Is Natasha Adair the right person to get ASU women’s hoops back to the trajectory it was on before Covid stopped the team short of a seventh consecutive NCAA tournament appearance, at a time when women’s basketball is more popular than ever? Or is Rossini going to have to make a change?

Controversy at Chase

No, I’m not talking about the fact that Pete Alonso made the All-Star game over Christian Walker. That’s not a controversy, it’s a travesty.

I’m talking about the fact that Arizona-based sports betting analyst and content creator Taylor Mathis said on an episode of The First Base Podcast that the food at Chase Field sucks.

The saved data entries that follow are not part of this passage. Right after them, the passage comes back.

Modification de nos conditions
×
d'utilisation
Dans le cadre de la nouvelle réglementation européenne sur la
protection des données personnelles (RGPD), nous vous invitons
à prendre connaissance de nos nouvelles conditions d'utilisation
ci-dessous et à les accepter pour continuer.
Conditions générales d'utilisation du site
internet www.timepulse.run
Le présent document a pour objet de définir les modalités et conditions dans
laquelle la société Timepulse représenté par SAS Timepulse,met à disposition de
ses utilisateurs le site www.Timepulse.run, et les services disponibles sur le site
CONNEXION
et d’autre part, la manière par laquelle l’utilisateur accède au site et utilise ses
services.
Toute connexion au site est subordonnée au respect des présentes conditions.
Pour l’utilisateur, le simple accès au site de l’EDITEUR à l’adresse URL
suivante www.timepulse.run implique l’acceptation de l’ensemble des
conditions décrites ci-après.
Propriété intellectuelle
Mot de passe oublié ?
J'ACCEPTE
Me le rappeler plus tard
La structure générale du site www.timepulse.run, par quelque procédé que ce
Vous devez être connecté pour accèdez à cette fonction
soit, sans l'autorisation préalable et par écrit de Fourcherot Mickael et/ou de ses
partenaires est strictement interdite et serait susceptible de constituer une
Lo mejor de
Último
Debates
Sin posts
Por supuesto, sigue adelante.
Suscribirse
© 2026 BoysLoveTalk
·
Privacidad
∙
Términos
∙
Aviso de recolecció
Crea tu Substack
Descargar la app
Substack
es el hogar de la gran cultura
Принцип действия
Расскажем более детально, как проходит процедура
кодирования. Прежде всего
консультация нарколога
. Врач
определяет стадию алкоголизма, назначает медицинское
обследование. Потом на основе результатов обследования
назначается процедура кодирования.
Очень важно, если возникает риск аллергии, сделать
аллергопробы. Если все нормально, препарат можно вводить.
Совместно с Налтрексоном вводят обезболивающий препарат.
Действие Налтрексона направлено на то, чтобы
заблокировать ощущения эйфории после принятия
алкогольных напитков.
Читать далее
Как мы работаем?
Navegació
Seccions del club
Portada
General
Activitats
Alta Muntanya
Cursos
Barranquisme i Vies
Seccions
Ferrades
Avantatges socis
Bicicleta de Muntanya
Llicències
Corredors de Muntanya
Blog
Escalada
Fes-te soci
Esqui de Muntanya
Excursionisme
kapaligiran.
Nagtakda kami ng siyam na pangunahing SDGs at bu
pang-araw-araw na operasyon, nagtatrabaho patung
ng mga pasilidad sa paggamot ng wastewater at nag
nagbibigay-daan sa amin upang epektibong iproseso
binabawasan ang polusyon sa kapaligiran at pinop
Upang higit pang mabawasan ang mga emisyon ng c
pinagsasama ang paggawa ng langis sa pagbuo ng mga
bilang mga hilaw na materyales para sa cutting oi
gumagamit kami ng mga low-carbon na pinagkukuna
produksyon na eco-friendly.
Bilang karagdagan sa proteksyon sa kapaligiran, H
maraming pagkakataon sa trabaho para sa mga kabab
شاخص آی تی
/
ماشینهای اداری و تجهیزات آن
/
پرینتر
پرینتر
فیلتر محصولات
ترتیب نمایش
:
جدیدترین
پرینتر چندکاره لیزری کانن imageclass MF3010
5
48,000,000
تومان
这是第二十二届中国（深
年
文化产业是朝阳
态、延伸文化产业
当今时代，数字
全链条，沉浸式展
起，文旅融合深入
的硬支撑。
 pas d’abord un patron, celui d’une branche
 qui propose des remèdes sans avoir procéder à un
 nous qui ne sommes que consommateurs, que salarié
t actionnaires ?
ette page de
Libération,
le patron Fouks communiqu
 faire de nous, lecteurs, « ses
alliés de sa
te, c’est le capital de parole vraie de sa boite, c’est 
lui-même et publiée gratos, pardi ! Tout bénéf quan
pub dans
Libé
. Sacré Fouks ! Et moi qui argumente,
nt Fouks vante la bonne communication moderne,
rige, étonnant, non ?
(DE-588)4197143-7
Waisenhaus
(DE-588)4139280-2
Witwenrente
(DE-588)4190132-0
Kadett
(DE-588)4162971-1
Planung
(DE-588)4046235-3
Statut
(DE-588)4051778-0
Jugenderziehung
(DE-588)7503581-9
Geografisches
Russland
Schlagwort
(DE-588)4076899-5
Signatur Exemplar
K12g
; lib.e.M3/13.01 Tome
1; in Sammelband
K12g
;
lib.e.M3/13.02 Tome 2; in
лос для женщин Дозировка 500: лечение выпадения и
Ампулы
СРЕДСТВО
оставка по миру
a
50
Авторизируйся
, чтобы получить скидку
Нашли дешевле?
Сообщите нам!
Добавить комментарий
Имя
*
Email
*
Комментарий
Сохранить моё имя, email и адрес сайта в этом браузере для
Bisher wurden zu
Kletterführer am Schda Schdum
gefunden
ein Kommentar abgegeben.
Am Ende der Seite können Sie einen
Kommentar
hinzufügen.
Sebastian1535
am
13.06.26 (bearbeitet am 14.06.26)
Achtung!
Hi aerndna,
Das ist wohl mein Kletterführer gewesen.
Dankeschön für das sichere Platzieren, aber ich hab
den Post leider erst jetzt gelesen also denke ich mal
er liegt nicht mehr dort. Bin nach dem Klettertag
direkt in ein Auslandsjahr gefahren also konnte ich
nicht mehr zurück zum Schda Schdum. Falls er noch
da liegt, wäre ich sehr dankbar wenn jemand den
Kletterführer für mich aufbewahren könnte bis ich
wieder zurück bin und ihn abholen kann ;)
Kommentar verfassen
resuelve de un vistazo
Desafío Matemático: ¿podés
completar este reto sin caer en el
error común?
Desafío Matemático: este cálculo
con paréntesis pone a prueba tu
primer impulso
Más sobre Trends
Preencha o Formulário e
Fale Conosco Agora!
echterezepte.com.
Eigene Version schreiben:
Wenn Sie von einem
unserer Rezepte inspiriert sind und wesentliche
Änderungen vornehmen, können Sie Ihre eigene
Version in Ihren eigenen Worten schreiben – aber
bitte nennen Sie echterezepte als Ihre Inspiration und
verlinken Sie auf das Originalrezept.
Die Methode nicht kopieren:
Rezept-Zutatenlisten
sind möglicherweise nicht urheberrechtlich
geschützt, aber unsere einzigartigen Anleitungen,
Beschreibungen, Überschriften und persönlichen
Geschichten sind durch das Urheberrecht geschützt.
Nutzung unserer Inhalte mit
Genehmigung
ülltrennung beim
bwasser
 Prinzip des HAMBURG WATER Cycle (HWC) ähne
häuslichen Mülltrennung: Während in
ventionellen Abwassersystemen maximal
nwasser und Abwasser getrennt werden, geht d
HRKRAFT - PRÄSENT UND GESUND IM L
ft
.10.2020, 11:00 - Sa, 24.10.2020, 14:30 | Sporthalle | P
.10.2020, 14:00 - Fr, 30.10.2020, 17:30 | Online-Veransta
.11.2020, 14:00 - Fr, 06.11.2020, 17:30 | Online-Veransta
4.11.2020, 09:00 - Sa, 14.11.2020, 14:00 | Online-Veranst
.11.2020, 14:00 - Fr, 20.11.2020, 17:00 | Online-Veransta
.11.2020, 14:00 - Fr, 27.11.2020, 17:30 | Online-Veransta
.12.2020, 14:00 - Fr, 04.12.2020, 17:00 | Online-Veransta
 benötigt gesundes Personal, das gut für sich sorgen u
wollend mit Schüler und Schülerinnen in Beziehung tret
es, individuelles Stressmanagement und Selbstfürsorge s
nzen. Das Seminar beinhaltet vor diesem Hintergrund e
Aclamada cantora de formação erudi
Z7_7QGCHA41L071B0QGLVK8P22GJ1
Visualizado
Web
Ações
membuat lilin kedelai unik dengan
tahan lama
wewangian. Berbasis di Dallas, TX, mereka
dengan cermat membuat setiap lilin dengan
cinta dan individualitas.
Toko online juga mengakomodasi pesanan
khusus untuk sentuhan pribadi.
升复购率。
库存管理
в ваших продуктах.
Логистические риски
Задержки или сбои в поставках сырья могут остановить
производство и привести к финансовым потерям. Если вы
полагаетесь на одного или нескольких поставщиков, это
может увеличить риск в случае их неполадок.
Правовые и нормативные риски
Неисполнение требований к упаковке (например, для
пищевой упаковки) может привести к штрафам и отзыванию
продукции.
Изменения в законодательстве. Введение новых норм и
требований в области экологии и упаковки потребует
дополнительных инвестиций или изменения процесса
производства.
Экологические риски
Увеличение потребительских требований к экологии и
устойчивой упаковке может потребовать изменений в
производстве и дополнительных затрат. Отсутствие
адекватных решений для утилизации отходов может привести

What happened to the ballpark I loved? I suppose it has been over ten years since the introduction of the Sonoran Dog. But has it really gotten that bad? I need a season ticket holder to hit me up on Twitter/X and let me know.

Mercury Mural

The Phoenix Mercury will play host to the 2024 WNBA All-Star game, and because of that, the basketball coaurts over at the Rose Mofford sports complex got a little facelift, courtesy of a mural by local artist Antionette Cauley. I’m curious which one you like more, this mural, or Devin Booker’s court renovation in partnership with the 2k FOundation?

Best in the Country?

I took a tour of Lake Forest College’s athletic facility this morning. If you’re unfamiliar with Lake Forest College, it’s a private university about an hour north of Chicago that just happens to have a third of its college football players hailing from the great state of Arizona.

The head coach, Jim Catanzaro, has been a good friend and resource to the media members in what he calls “The Southwest Suburb,” and so it’s always been on my bucket list to check the school out.

Afterward, I posted that I believed they had the best player in all of Division 3 on their roster- AJ Jackson.

Now, do I have enough knowledge of divison 3 football to have made this statement? Definitely not.

But do I believe the statement enough to defend it anyway? Yes. Yes I do.

AJ Jackson is a 6th year senior (injury/COVID season) from Centennial High who has turned down opportunities to “level up” and hit the transfer portal in order to finish what he started at Lake Forest.

And what did he start? Well, after turning in a masterclass defensive performance against Jake Smith, the National Gatorade Player of the Year in a 60-7 2018 5A State Championship blowout win, he went on to become an All American as a freshman at Lake Forest, scoring in four different ways during the 2019 season, and returning in 2021 to repeat as an All-American.

Last year Jackson battled injury to be the team’s second leading receiver, while also housing his ninth special teams touchdown in his Lake Forest career.

Las Vegas is Big 12 Country

The last thing I thought about this weekend is how strange it is to have Arizona State and Arizona participating in the same Las Vegas preseason media circus they always do… but this time as part of the Big 12 Conference. I suppose it would feel like more of an end-of-an-era event if the Pac-12 didn’t spent the last 6-8 years teetering on the edge of both relevance and competence.

More than anything, I’m excited to share a conference with teams whose fans live, eat, and breathe this stuff.

I look forward to Brad Cesmat, Jordan Spurgeon, and Jordan Hamm’s coverage of the event for Sports360AZ.